林惠珠冷眼看他急苦之情,心中一陣酸,便道:
「依我說,你一身血影功已經難有人可比擬,得不得達摩真經,也沒有什麼大關係,何苦那麼著急呢!」
其實,林惠珠自從在榆次客棧中偷聽了秦玉和柳媚深夜私語,已經知道他之慾得真經,全是為了柳媚,井非為了自己,她愛秦玉愛得如瘋似狂,自不願再將「達摩真經」拱手奉獻給柳媚,但她見秦玉那等急迫之情,又忍不住暗暗替他難過,便幽幽地問。
秦玉最是爽直,聽她這麼說,便率然答道:
「我欲奪得達摩真經,非為自己,實欲用它相贈媚兒,以酬她待我一番心意。」
林惠珠明知故問,但問出實情後,又拂然不悅,冷冷一哼,說道:
「啊,原來你這是為博美人歡心,那我倒犯不上夾在其中白受勞碌。」
秦玉把林惠珠看得和自己並無分別,皆因她一向順從自己,萬料不到她也會臨事推諉,和自己分起彼此來,徵得一怔,便會過意來,笑道:
「小珠,這就該怪你小氣了,媚兒對你也不錯,咱們彼此以誠相交,你怎麼說出這種俗話來?她的事還不就和你我的事一樣麼?」
林惠珠滿肚子委屈,聽了這話大不高興,冷冷說:
「她和你郎才女貌,知心已久,自然不由你不為她出死衛護,但我卻自知藏拙,不敢妄圖高攀她那種千嬌百媚傾國傾城的天仙美人,這份榮幸,我擔當不起。
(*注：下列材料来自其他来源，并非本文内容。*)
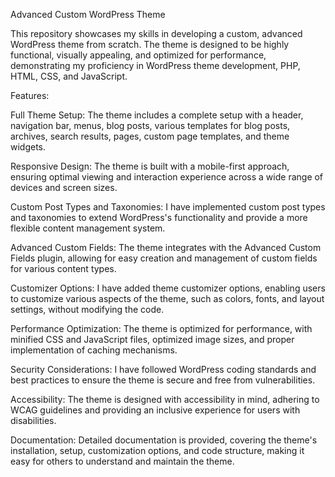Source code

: Advanced Custom WordPress Theme

This repository showcases my skills in developing a custom, advanced WordPress theme from scratch. The theme is designed to be highly functional, visually appealing, and optimized for performance, demonstrating my proficiency in WordPress theme development, PHP, HTML, CSS, and JavaScript.

Features:

Full Theme Setup: The theme includes a complete setup with a header, navigation bar, menus, blog posts, various templates for blog posts, archives, search results, pages, custom page templates, and theme widgets.

Responsive Design: The theme is built with a mobile-first approach, ensuring optimal viewing and interaction experience across a wide range of devices and screen sizes.

Custom Post Types and Taxonomies: I have implemented custom post types and taxonomies to extend WordPress's functionality and provide a more flexible content management system.

Advanced Custom Fields: The theme integrates with the Advanced Custom Fields plugin, allowing for easy creation and management of custom fields for various content types.

Customizer Options: I have added theme customizer options, enabling users to customize various aspects of the theme, such as colors, fonts, and layout settings, without modifying the code.

Performance Optimization: The theme is optimized for performance, with minified CSS and JavaScript files, optimized image sizes, and proper implementation of caching mechanisms.

Security Considerations: I have followed WordPress coding standards and best practices to ensure the theme is secure and free from vulnerabilities.

Accessibility: The theme is designed with accessibility in mind, adhering to WCAG guidelines and providing an inclusive experience for users with disabilities.

Documentation: Detailed documentation is provided, covering the theme's installation, setup, customization options, and code structure, making it easy for others to understand and maintain the theme.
」
說著,怒匆匆一轉身,似欲負氣離去。
秦玉大急,忙叫:
「小珠,小珠,你別走,聽我還有話說。」
林惠珠立定身子,但頭也不回,冷冰冰地說道:
「還有什麼話,請說吧!」
秦玉心裡好生難過,情緒一陣激動,又牽引著內腑傷勢,喘息了半晌,反而一句話也說不出來,林惠珠等了一會,見他並沒有話說,只當他還在氣忿自己不肯為媚兒出力奪經,一橫心,昂首向前便走……。
但她剛舉步行了兩步,陡然間,前面「嘩啦啦」一聲響,一股強烈的光柱激射而入,同時,騰吼的飛瀑聲也隨著強光鑽進來,「雙頭蠍子」鮑充的聲音在叫:
「大哥,是這裡了,你瞧這不是暗門是什麼?」
林惠珠倏吃一驚,翻腕撤劍,疾退了兩步,擋著重傷臥地的秦玉,滿臉神情又急又怕,蓋因這巨佛空腹唯一齣入口就是這「趾蓋暗門」,要是被歐陽旬等堵住,自己雙拳難敵,秦玉又負傷無法動彈,那不是隻有死路一條了嗎?
她凝神橫劍待敵,心裡風車似急思脫身之計,顯得呼吸匆迫,神情激動。